05.03.2009
Harvey Milk de Gus Van Sant ***



La lutte de Harvey Milk pour les droits et l’intégration des homosexuels dans la société américaine puritaine des années 70 qui fut le premier homme politique américain « gay ».
Voilà bien le film de Gus le moins VanSantien qui soit et donc, le plus abordable, le plus humain mais pas le moins militant.
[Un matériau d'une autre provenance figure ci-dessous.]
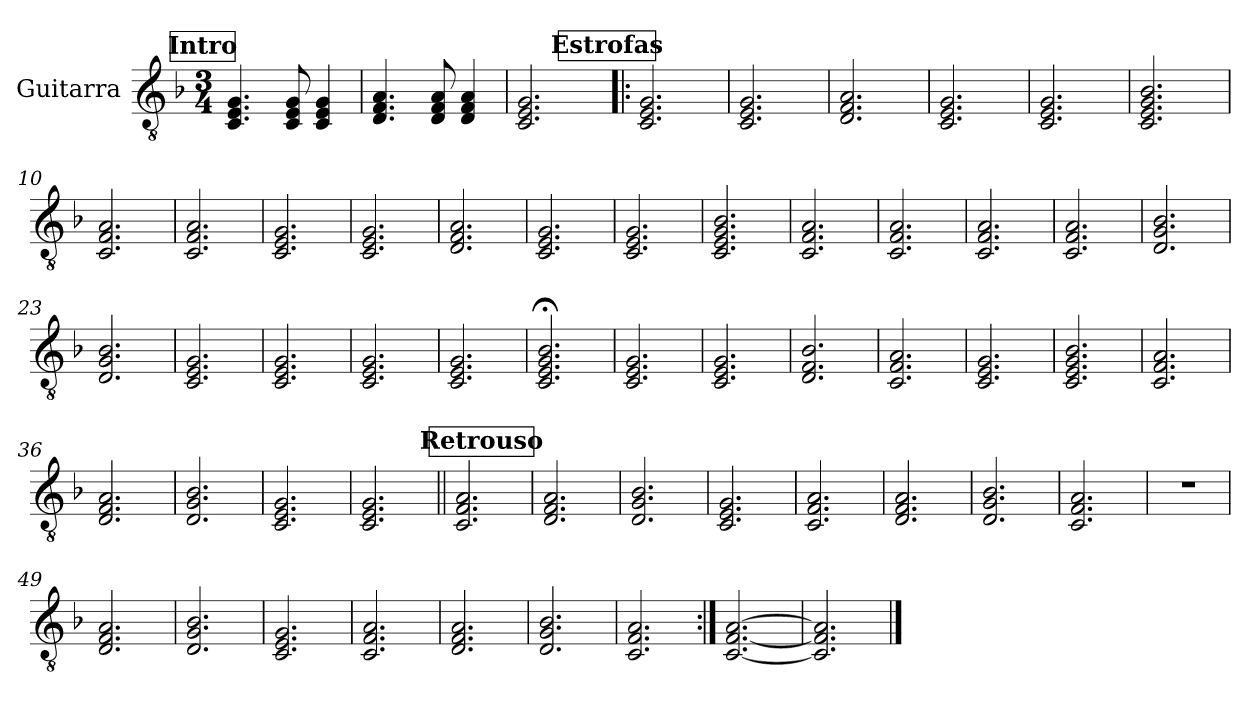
**kern
*part1
*staff1
*I"Guitarra
*I'G.
*clefGv2
*k[b-]
*M3/4
!!LO:REH:place=s1:a:B:fs=14:t=Intro
=1
4.C/ 4.E/ 4.G/
8C/ 8E/ 8G/
4C/ 4E/ 4G/
=2
4.D/ 4.F/ 4.A/
8D/ 8F/ 8A/
4D/ 4F/ 4A/
=3
2.C/ 2.E/ 2.G/
!!LO:REH:place=s1:a:B:fs=14:t=Estrofas
=4!|:
2.C/ 2.E/ 2.G/
=5
2.C/ 2.E/ 2.G/
=6
2.D/ 2.F/ 2.A/
=7
2.C/ 2.E/ 2.G/
=8
2.C/ 2.E/ 2.G/
=9
2.C/ 2.E/ 2.G/ 2.B-/
=10
2.C/ 2.F/ 2.A/
=11
2.C/ 2.F/ 2.A/
=12
2.C/ 2.E/ 2.G/
=13
2.C/ 2.E/ 2.G/
=14
2.D/ 2.F/ 2.A/
=15
2.C/ 2.E/ 2.G/
=16
2.C/ 2.E/ 2.G/
!!LO:LB:g=z
=17
2.C/ 2.E/ 2.G/ 2.B-/
=18
2.C/ 2.F/ 2.A/
=19
2.C/ 2.F/ 2.A/
=20
2.C/ 2.F/ 2.A/
=21
2.C/ 2.F/ 2.A/
=22
2.D/ 2.G/ 2.B-/
=23
2.D/ 2.G/ 2.B-/
=24
2.C/ 2.E/ 2.G/
=25
2.C/ 2.E/ 2.G/
=26
2.C/ 2.E/ 2.G/
=27
2.C/ 2.E/ 2.G/
=28
2.C/;< 2.E/;< 2.G/;< 2.B-/;<
=29
2.C/ 2.E/ 2.G/
=30
2.C/ 2.E/ 2.G/
=31
2.D/ 2.F/ 2.B-/
=32
2.C/ 2.F/ 2.A/
=33
2.C/ 2.E/ 2.G/
!!LO:LB:g=z
=34
2.C/ 2.E/ 2.G/ 2.B-/
=35
2.C/ 2.F/ 2.A/
=36
2.D/ 2.F/ 2.A/
=37
2.D/ 2.G/ 2.B-/
=38
2.C/ 2.E/ 2.G/
=39
2.C/ 2.E/ 2.G/
!!LO:REH:place=s1:a:B:fs=14:t=Retrouso:qo=1
=40||
2.C/ 2.F/ 2.A/
=41
2.D/ 2.F/ 2.A/
=42
2.D/ 2.G/ 2.B-/
=43
2.C/ 2.E/ 2.G/
=44
2.C/ 2.F/ 2.A/
=45
2.D/ 2.F/ 2.A/
=46
2.D/ 2.G/ 2.B-/
=47
2.C/ 2.F/ 2.A/
=48
2.r
=49
2.D/ 2.F/ 2.A/
!!LO:LB:g=z
=50
2.D/ 2.G/ 2.B-/
=51
2.C/ 2.E/ 2.G/
=52
2.C/ 2.F/ 2.A/
=53
2.D/ 2.F/ 2.A/
=54
2.D/ 2.G/ 2.B-/
=55
2.C/ 2.F/ 2.A/
=56:|!
[2.C/ [2.F/ [2.A/
=57
2.C/] 2.F/] 2.A/]
==
*-
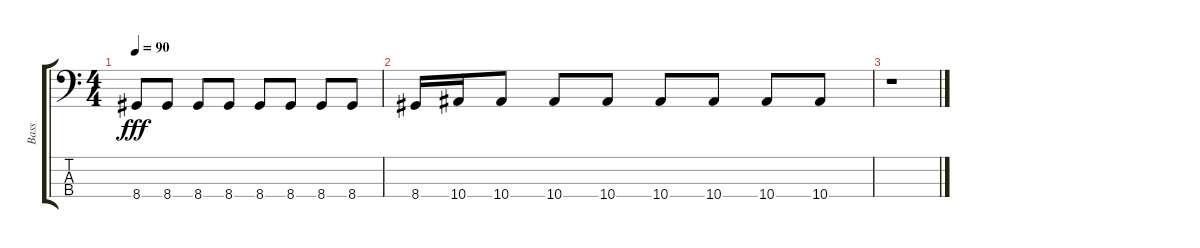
\track ("Bass" "Bass") {instrument overdrivenguitar}
\staff {score tabs}
\tuning (F2 C2 G1 C1) {hide}
\ts (4 4)
\tempo 90
\clef f4
\ks c
8.4.8{dy fff} 8.4.8 8.4.8 8.4.8 8.4.8 8.4.8 8.4.8 8.4.8 |
8.4.16 10.4.16 10.4.8 10.4.8 10.4.8 10.4.8 10.4.8 10.4.8 10.4.8 |
r.1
Le combat d’Harvey Milk commence véritablement lorsqu’il a 40 ans alors qu’il décide d’ouvrir avec son amant un magasin de photos à San Francisco et qu’il prend conscience que sa sexualité pose problème aux autres commerçants de la rue.
C’est une véritable leçon d’histoire aussi, surtout pour des naïfs tels que moi qui ont toujours du mal à comprendre et admettre que des gens peuvent être violemment rejetés voire persécutés pour des raisons qui m’échappent totalement (la couleur, la religion et ici l’orientation sexuelle) ! Et donc en abordant la cause et le combat qui finit par devenir quotidien d’Harvey Milk, Gus Van Sant dénonce toutes les formes d’oppression, d’injustice, de tyrannie et d’exclusion dont n’importe quelle communauté peut faire l’objet.
On ne peut nier que le puritanisme et la bigotterie qui confondaient souvent pédophilie et homosexualité sont à l’origine de bien des propositions politiques qui visaient à déchoir les homosexuels de leurs droits civils allant jusqu’à interdire les professeurs d’enseigner. La scène où Harvey Milk s’interroge devant ses détracteurs pour tenter de comprendre comment l’homosexualité peut s’enseigner ou être contagieuse est à la fois drôle et terrifiante. Drôle parce que l’humour est constamment présent dans l’action d’Harvey et ses compagnons et terrifiante car la bêtise et l’ignorance de leurs détracteurs sont assez impressionnantes.
Commencée dans la rue, juché sur une caisse en bois devant une dizaine de personnes, le combat d’Harvey Milk se poursuit et gagne du terrain jusqu’à conduire tous les homosexuels des Etats-Unis à s’unir pour finalement l’élire à un poste clé de la mairie de San Francisco. C’est Harvey Milk qui leur a rendu la dignité, le respect, la force de croire qu’ils n’étaient coupables de rien, qu’il pouvaient oser sortir de leur « placard ». Chaque discours commençait ainsi : « je suis Harvey Milk et je veux vous mobiliser ».
On comprend pourquoi Sean Penn, époustouflant, a accepté ce rôle car au-delà des droits des homosexuels c’est bien un grand représentant de la démocratie de l’histoire américaine qu’il incarne ici.
Il est entouré d’un solide casting d’acteurs qui trouvent des rôles qu’ils défendent brillamment tels que James Franco (très touchant), Emile Hirsch (qui transforme l’essai de « Into the wild » et prouve qu’il n’est pas l’acteur que d’un film), et surtout, et encore Josh Brolin qui confirme dans ce rôle d’hétéro troublé, qu’aucun rôle ne lui résiste.